Based on the measured response matching the other published curves, my subjective preference matching well with a flat equalized response, and my previous measurement of my own HRTF using this microphone, my conclusion is that measurements taken this way (at entrance of ear canal) matches well with perceived response. Further compensation with HRTF does not seem necessary.

 

Second, here's the same for the HD650:

 

 

The settings were:

 

38hz +4db Q=2

50hz +5db Q=1

2500hz +1db Q=1

 

So, the difference in settings is less of a boost at 2.5khz for the HD650, and no removal of the peak at 5.9khz. The equalized curves match well up to 10khz.

 

After equalization, both headphones have about the same, neutral spectral balance, comparable to my hi-end, room-corrected speaker system.
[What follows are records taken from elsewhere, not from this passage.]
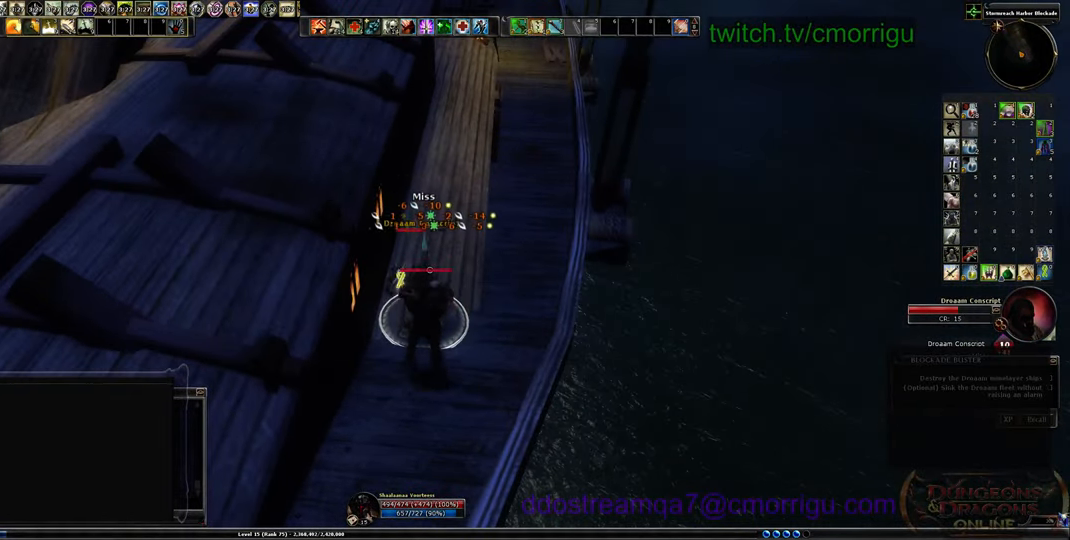
{"keys": [], "events": []}
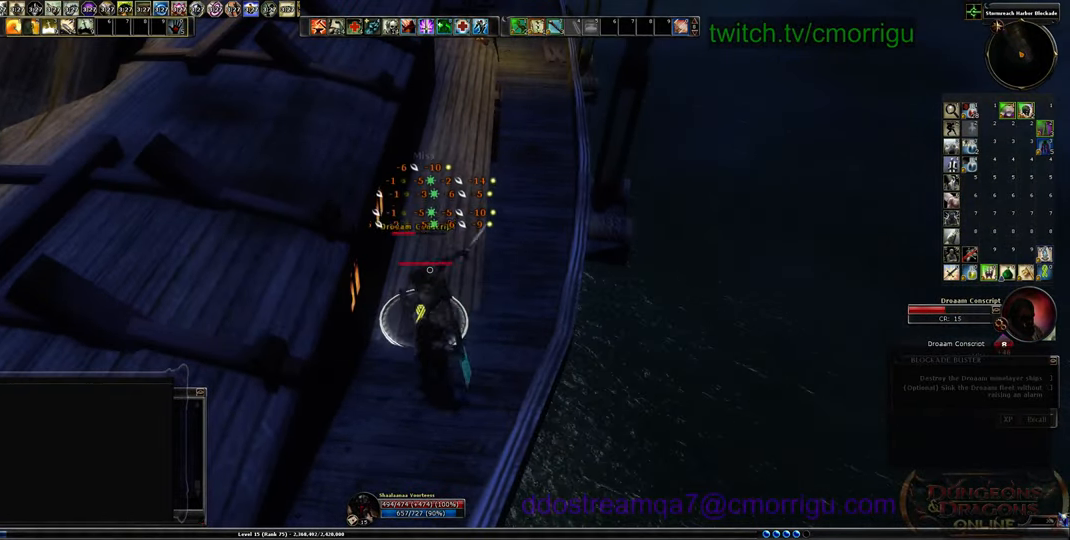
{"keys": [], "events": []}
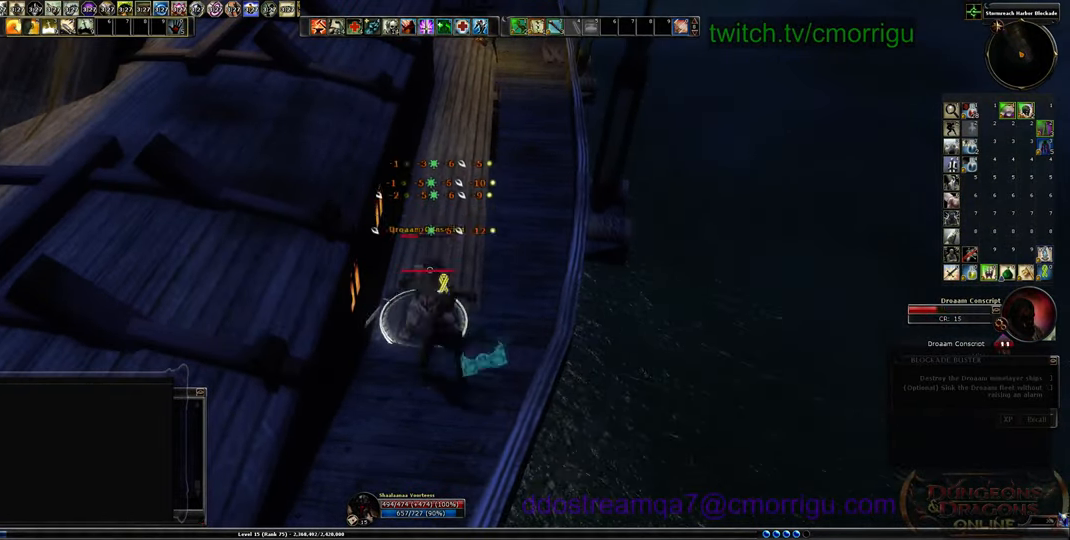
{"keys": [], "events": []}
They are both significantly improved by the equalization, the HD700 more so than the HD650. However, that's not to say they now sound the same The HD700 still sounds a significant margin better to me.

 

Both before and after equalization, the HD700's bass takes the HD650's to school, with more authority while remaining tight. From the curves, we can see the HD650 rolls off earlier. Despite the EQ, I suspect its drivers simply could not respond to the bass boost. In the treble, the HD650 still has a sort of haziness that makes violins sound smoother, less detailed than they should be. I feel that the HD700's after-equalization sound is top notch, perhaps besting the unequalized sound of some of the other top headphones I've heard, like the T1, Q701, PSB M4U2, LCD-3, and perhaps even my former favorite, the HD800, although I don't have those headphones handy for a re-comparison.

 

As for why there remains a subjective difference besides the bass, my only guess is the remaining slight differences in response, and differences above 10khz, whose measurement are known to be "BS" due to sensitivity to positional effects.

 

I'd welcome your thoughts and comments.

post #2 of 6

I like the objectivism seen here.  I have been playing around with some Graphical EQ in Foobar with my Denon AH-D2000.  It is hard to tell, but the digital EQ is ever so slightly coloring the sound beyond what I am setting for EQ.

 

I am starting to enjoy some slight EQ tweaks as it lends itself to reducing fatigue, brightness or darkness, and even sibilance in a headphone.

post #3 of 6
Thread Starter 

What I learned from this experience is that both measurements and listening are required for a proper equalization. The measurements were telling me where the issues are and what to try to correct, but the listening told me how much correction to apply. I wouldn't have arrived at the same settings by listening alone, nor by measuring alone.

post #4 of 6

I still cannot adequately EQ with the Graphical EQ in Foobar without noticing a hint of distortion.  This is with only lowering EQ relative to 0dB.  Sometimes it is subtly, but with tracks from James Brown I can hear the slight distortion.  This lead me to not utilize any digital EQ any further.

post #5 of 6

I hope you're not using the default graphic eq, Blur.

post #6 of 6

I am using the updated Graphical EQ, but if you listen carefully you can still here it color the distort the sound.